I am alternating in my opinion between this film being brutally unappealing and artistically brilliant. There's definitely art here, that goes without question. Is it good art, though? Or is it just the ramblings of someone who thinks they're a lot deeper than they actually are. Is there a point being made, and even more importantly, is there a point to be made? Despite having watched the film in its entirety, I'm still not sure. Does that make the film more, or less, worthwhile? The simple fact that it brought up so many questions may make the film worthwhile, or it may make it a poorly told story with little to say and even less resolution. Or it may be a dazzling, flashy, scintillating piece of art that will never be duplicated again. It's an hour and four minutes long, give it a watch and decide for yourself.

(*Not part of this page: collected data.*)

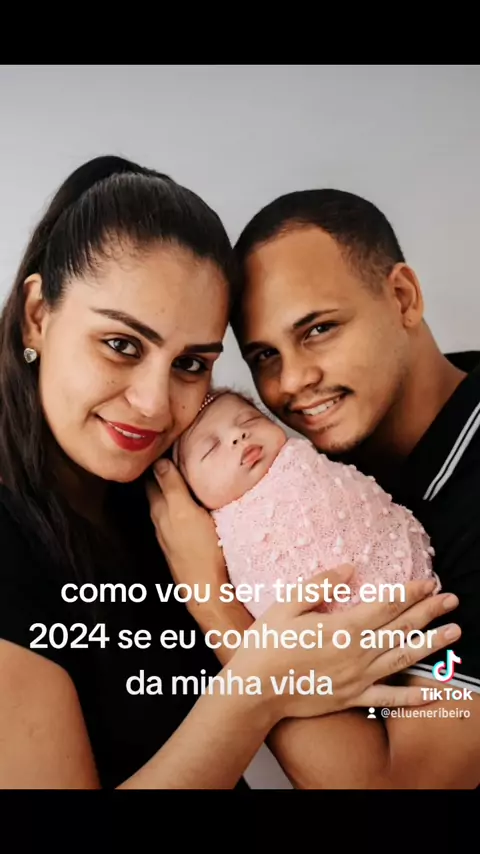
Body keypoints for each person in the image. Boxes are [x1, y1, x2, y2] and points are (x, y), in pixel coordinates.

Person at [0, 159, 458, 790]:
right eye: (122, 345)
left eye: (191, 363)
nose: (154, 404)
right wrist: (255, 676)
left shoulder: (189, 502)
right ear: (37, 315)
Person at [175, 186, 477, 789]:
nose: (292, 382)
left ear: (403, 297)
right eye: (264, 355)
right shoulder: (311, 479)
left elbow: (403, 790)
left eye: (317, 329)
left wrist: (212, 596)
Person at [173, 386, 440, 619]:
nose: (238, 434)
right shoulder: (213, 536)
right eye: (211, 448)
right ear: (189, 490)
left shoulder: (303, 461)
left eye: (249, 420)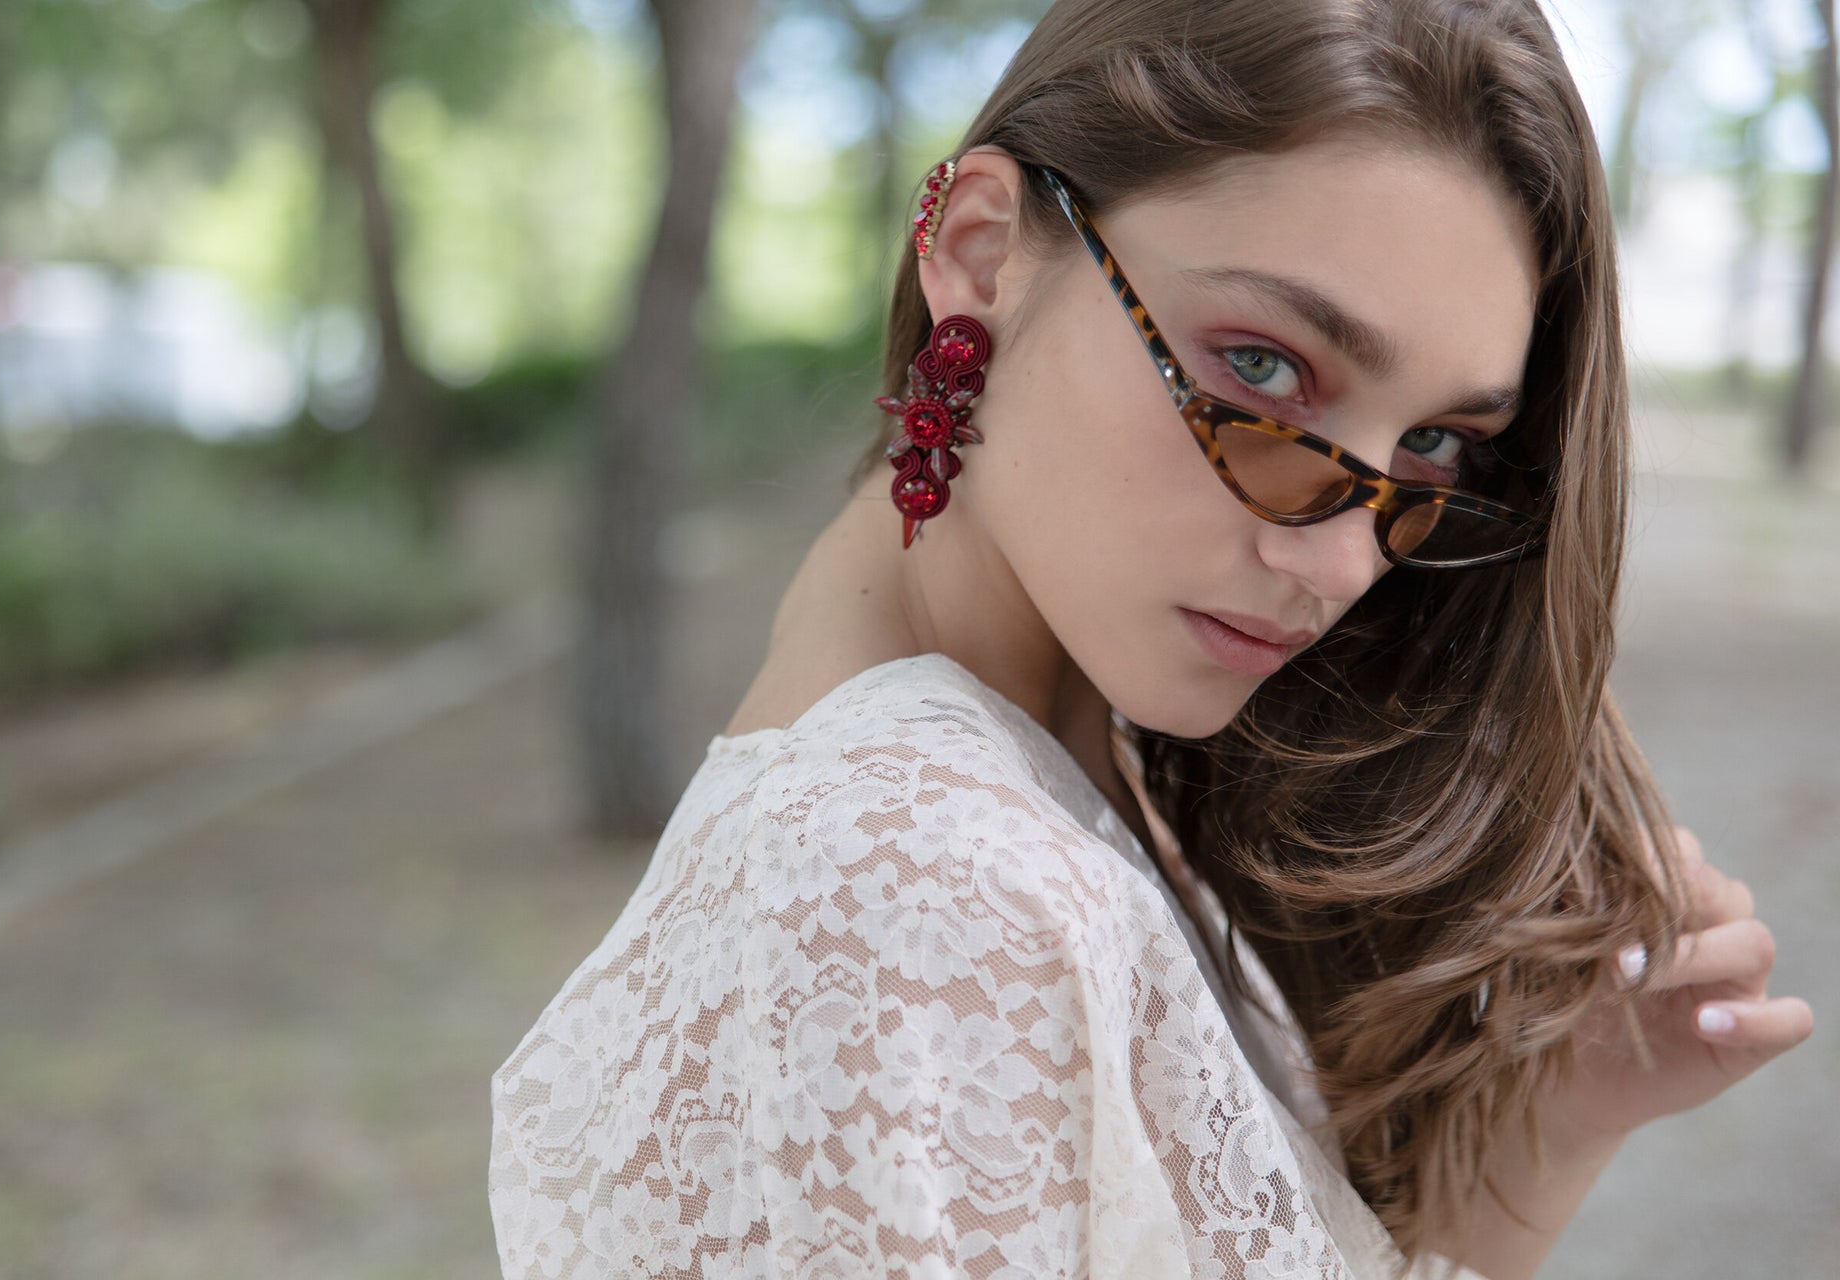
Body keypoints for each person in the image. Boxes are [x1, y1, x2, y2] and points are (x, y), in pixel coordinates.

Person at [489, 0, 1813, 1275]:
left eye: (1433, 445)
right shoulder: (921, 881)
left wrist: (1543, 1143)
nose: (1346, 555)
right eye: (1268, 367)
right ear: (981, 249)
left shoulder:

Who this movie is for: Artsy film fans, Student film lovers, Mixed media artists


Bottom line: A weird movie that won't hit home for the vast majority of its viewers, The All Golden is a hodgepodge of style and art design with little to no substance. It's oddly told but surprisingly emotional, a fever dream mixed with an acid trip and a nihilistic political movement. Or, it's all nonsensical drivel. In the end, it's a film that will make you think. Whether that's a good thing or not will depend entirely on the audience. I have a feeling that this one will be hard to find outside of Fantastic Fest, but if you get the chance, I'm very interested to hear your thoughts.